Le principe de la suprématie du mari est à la base de tous les articles du Code Napoléon qui concernent le mariage. Voyons de plus près.
L’article 213 parle du pouvoir du mari sur la personne de sa femme. « Le mari doit protection à sa femme, la femme obéissance à son mari. »
L’article 214 parle d’un chef unique. « La femme est obligée d’habiter avec le mari et de le suivre partout où il décide de résider. »
L’article 215. « La femme ne peut ester en jugement sans l’autorisation de son mari. »
A propos du pouvoir du mari sur les biens de sa femme, le Code Napoléon prévoyait trois régimes matrimoniaux : la communauté de bien, le régime dotal et la séparation de biens.
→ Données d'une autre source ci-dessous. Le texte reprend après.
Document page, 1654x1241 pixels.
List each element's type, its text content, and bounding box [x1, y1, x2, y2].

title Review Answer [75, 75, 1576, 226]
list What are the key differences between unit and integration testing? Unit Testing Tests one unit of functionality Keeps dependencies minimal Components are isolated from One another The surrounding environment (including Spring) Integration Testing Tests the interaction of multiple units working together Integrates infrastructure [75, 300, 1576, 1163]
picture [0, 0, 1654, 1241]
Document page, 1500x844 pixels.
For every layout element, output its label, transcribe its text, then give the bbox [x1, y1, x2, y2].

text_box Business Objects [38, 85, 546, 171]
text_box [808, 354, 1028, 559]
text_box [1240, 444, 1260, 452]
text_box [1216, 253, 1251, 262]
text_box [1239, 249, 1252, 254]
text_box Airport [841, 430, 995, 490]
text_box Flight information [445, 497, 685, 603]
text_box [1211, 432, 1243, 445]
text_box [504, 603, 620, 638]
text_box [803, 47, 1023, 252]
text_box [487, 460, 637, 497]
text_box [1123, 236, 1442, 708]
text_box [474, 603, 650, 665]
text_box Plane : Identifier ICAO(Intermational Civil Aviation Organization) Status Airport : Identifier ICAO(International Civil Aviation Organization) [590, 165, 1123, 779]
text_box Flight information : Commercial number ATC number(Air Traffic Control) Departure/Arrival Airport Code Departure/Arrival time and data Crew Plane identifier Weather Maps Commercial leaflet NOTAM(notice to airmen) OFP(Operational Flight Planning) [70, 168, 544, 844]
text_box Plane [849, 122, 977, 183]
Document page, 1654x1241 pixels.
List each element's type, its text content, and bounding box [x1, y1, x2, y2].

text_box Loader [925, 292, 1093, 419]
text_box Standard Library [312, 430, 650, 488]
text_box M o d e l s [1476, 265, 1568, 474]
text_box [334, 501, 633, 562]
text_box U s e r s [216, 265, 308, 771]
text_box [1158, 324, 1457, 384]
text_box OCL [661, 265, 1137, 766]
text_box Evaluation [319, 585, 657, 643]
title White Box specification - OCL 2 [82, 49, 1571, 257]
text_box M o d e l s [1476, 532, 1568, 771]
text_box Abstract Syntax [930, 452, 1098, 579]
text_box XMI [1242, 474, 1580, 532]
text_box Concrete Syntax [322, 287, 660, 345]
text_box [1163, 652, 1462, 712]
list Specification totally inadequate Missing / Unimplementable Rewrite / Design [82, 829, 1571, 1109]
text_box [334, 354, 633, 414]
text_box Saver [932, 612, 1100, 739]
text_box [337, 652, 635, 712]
90% des mariages étaient contractés sous le régime de la communauté de bien, ce qui donnait au mari tous les pouvoirs sur les ressources de sa famille. « Le mari administre seul les biens de la communauté. Il peut les vendre, les aliéner, les hypothéquer sans le concours de la femme. » La femme n’a donc aucun contrôle sur les biens de la famille. Elle devait demander à son mari l’argent pour ses dépenses personnelles. Une femme « commune » n’avait pas de ressources à elles, s’il n’y avait pas d’autres stipulations dans le contrat de mariage.
La femme mariée sous le régime dotal avait un peu plus de sécurité que la femme « commune ». Le mari administrait les biens mais il ne pouvait pas vendre les propriétés immobilières sans l’accord de sa femme.
Sous le régime de séparation des biens, la femme était plus libre mais ne pouvait vendre sans l’autorisation du mari.
Le pouvoir du mari sur les enfants nés du mariage. « L’enfant, à tout âge, doit honneur et respect à son père et à sa mère. Il reste sous leur autorité jusqu’à sa majorité ou son émancipation. » « Le père seul exerce cette autorité durant le mariage. » En cas de désaccord, c’est l’avis du père qui prime toujours.
L’autorité parentale est un moyen de chantage sur la mère qui voudrait quitter la maison conjugale.
La loi jugeait différemment l’adultère selon qu’il était pratiqué par le mari ou par l’épouse. Le code pénal faisait une différence énorme entre l’infidélité du mari et celle de la femme. La loi était très sévère pour la femme adultère. « La femme convaincue d’adultère subira la peine de l’emprisonnement pendant trois mois et deux ans au plus. »
Le mari peut arrêter la condamnation s’il consent à reprendre sa femme.
Selon le Code, l’adultère de la femme ne pouvait être dénoncé que par le mari.
Le mari infidèle était traité avec plus d’indulgence. « Le mari qui entretient une concubine dans la maison conjugale sera puni de 100 francs à 2000 francs d’amende. »
Un mari qui « trompe en ville » n’est pas coupable selon la loi. Un mari pouvait demander une séparation de corps si sa femme se révélait infidèle. La femme, non.
« Le meurtre commis par l’époux sur la femme et son complice, dès lors qu’il sont surpris dans la maison conjugale est excusable.
Le code pénal considère donc l’infidélité de la femme comme beaucoup plus grave que celle du mari. La raison tient dans le fait que la femme peut introduire un enfant adultérin dans la famille.
Le bâtard. Se rappeler le demi frère de Balzac que sa mère a eu avec son amant, M. de Morgone.